There are certain component tools—the wheel, a celebration cup—that constantly spin adult in all corners of civilization. Take a comb: You’ll find forged ivory corpse in a Egyptian and European wings of The Metropolitan Museum of Art, while no-frills cosmetic ones wash in aquamarine Barbicide during area salons. Even Ariel, a Disney mermaid, combs her hair with a long-handled model—in other words, a fork. But after years in that “a Wet brush or a Mason Pearson has been a replacement,” as Serge Normant (comb in hand) put it during a new trim during his Chelsea salon, a practical tack is once again earning honour of place on a self-centredness table.
In part, we can appreciate a flourishing unrestrained for healthy textures (think Frederikke Sofie’s flimsy blonde lengths and Mica Arganaraz’s gross pelt on a Fall runways)—hair that can temperamentally flint adult with a pass of a brush. To leave those fragile waves intact, says Normant, “a good, thick brush is a solution.” (His arsenal includes a true slicing brush as good as a tail brush for updos.)
Today’s design-forward combs also have a shelf interest of their own. Eternally in Amber, a line of cellulose-acetate hair collection combined by Amber Randell, incorporates speckled finishes that call to mind rose quartz or sleek abalone shells.

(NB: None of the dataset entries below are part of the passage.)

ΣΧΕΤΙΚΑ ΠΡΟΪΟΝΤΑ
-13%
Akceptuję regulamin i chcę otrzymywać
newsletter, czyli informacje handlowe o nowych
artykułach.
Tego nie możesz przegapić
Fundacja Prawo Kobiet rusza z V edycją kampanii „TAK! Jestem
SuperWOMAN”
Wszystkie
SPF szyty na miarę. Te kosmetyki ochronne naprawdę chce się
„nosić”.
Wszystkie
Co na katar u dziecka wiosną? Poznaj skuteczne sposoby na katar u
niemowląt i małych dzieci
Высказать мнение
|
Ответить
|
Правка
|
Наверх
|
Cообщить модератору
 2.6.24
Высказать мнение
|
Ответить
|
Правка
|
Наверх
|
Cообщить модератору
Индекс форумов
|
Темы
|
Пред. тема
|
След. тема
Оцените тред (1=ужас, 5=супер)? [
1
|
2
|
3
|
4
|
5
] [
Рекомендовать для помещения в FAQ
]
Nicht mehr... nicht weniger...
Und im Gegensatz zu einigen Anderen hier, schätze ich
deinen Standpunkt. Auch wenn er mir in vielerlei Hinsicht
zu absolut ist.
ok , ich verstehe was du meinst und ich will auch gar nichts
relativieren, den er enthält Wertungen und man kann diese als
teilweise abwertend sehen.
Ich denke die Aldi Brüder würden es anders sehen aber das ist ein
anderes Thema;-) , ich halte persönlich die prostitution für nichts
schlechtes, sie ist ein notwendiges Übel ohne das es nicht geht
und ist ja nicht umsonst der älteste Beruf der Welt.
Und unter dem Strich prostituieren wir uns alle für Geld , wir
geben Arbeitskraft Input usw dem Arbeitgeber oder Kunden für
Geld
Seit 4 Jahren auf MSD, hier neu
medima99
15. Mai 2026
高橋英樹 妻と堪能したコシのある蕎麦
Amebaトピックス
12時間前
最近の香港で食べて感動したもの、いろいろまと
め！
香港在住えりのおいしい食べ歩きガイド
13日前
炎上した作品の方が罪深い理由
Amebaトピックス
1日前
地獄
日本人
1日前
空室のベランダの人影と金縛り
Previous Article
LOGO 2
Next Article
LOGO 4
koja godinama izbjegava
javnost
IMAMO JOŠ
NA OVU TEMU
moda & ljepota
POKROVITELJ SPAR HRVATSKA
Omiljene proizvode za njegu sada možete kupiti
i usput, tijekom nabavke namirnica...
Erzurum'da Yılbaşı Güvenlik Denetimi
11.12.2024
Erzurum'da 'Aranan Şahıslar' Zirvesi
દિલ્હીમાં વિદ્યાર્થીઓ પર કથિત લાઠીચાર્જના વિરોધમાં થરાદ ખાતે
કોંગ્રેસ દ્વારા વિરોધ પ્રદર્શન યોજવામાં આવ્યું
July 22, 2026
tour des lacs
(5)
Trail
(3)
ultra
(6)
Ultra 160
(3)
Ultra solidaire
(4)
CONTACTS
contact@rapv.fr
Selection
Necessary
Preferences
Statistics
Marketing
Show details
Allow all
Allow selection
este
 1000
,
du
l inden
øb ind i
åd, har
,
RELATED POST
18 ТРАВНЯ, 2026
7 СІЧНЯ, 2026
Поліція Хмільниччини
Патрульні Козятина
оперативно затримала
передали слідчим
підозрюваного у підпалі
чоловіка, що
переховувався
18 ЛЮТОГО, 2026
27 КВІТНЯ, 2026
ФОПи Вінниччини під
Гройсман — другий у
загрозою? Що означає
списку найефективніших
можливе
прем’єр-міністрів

Acca Kappa’s timber combs fit right in with laid-back interiors strewn with sheepskins and hand-thrown ceramics. And Aerin Lauder’s gold-finished versions pronounce to an unabashedly glamorous era, when women like her grandmother Estée “always carried around an dusk comb, mirror, and lipstick,” she notes.
My possess acclimatisation came not prolonged ago when we detected Yves Durif’s cream-colored wide-tooth comb, desirous by French ivory. we had been finger-detangling my waist-length hair (a boar-bristle brush seemed to give too proper a finish), but, in Goldilocks fashion, a brush valid only right. This large lineup competence only make a modify out of you, too.